Varenicline is a drug used for smoking addiction cessation treatment and acts as a partial agonist of nicotinic cholinergic receptors. Recent clinical trial data support use of varenicline for treatment of conditions/addictions that are not related to smoking cessation. Considering the importance of this issue and the need for new studies on its effects, especially on behavior, more studies using animal models are necessary. Thus, the aim of this study was to evaluate the effects of prolonged exposure to varenicline in anxiety-like behavior and memory, as well as in cerebral neurochemistry of rats. Male rats received three different doses of varenicline: 0.03 (therapeutic dose for humans), 0.1 and 0.3 mg/kg orally (gavage) for 30 days. Animal behavior was analyzed through open field, elevated plus maze, light/dark box, social interaction, Barnes maze and novel object recognition tests. Neurotransmitter levels and their metabolites in different brain structures (hippocampus, striatum and frontal cortex) were measured.

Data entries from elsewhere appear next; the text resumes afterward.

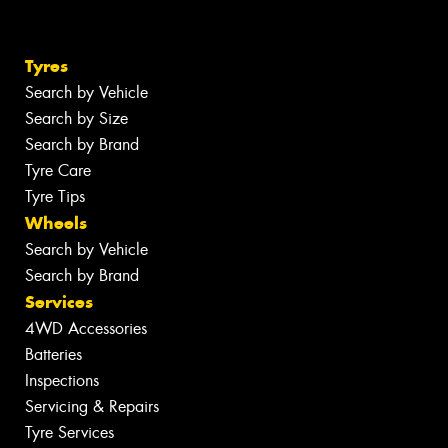
Tyres
Search by Vehicle
Search by Size
Search by Brand
Tyre Care
Tyre Tips
Wheels
Search by Vehicle
Search by Brand
Services
4WD Accessories
Batteries
Inspections
Servicing & Repairs
Tyre Services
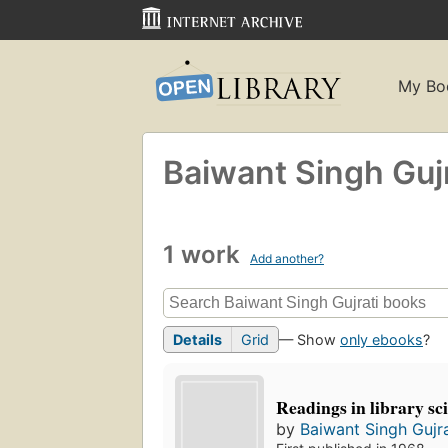
My Bo
Baiwant Singh Gujr
1 work
Add another?
Details
Grid
— Show
only ebooks
?
Readings in library sc
by
Baiwant Singh Gujra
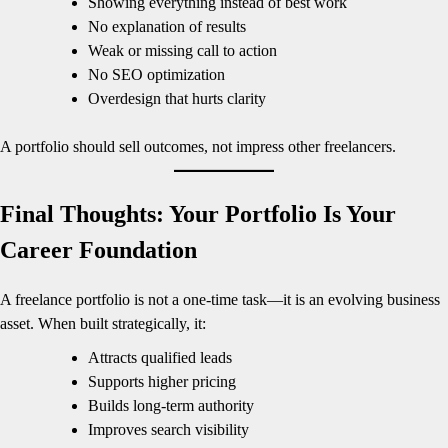
Showing everything instead of best work
No explanation of results
Weak or missing call to action
No SEO optimization
Overdesign that hurts clarity
A portfolio should sell outcomes, not impress other freelancers.
Final Thoughts: Your Portfolio Is Your
Career Foundation
A freelance portfolio is not a one-time task—it is an evolving business
asset. When built strategically, it:
Attracts qualified leads
Supports higher pricing
Builds long-term authority
Improves search visibility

Results showed that prolonged exposure of rats to varenicline: 1) did not interfere in motor activity, but caused an anxiogenic effect on elevated plus maze, light/dark box and social interaction testes; 2) did not alter memory; and 3) promoted alterations on serotoninergic system in the striatum and frontal cortex. In conclusion, compilation of the data indicates that prolonged exposure of rats to varenicline promoted anxiogenic effects and alteration in serotonergic system, which corroborated behavioral findings.

Evaluation of Prolonged Exposure to Varenicline in Adult Rats: Haematological, Biochemical and Anatomopathological Studies.

Varenicline is a synthetic chemical substance produced from the alkaloid cytisine, used for smoking treatment, which acts as a partial agonist for α4ß2 and α3ß4 nicotinic cholinergic receptors and as a total agonist for α7 receptor. While there are studies regarding varenicline's non-smoking-related effects, as in treatment for drug dependence, there are no studies in the literature evaluating the long-term toxicity of varenicline through a physiological approach. Thus, the aim of this study was to evaluate possible toxicity through haematological, biochemical and anatomopathological parameters of prolonged exposure (30 days) to varenicline in rats. Three doses of varenicline were used: 0.03 (therapeutic dose for human beings), 0.1 and 0.3 mg/kg orally (gavage). Body-weight, water and food intake were measured weekly during treatment. On the 30th treatment day, blood and various organs were collected for haematological, biochemical and anatomopathological evaluations. The results show a decrease in some biochemical parameters in animals from the 0.1 and 0.3 mg/kg group, although the values are within the normal range of the species. There were no changes in the other evaluations performed. Together, these data indicate that prolonged exposure of rats to different doses of varenicline was not able to alter haematological, biochemical and anatomopathological parameters.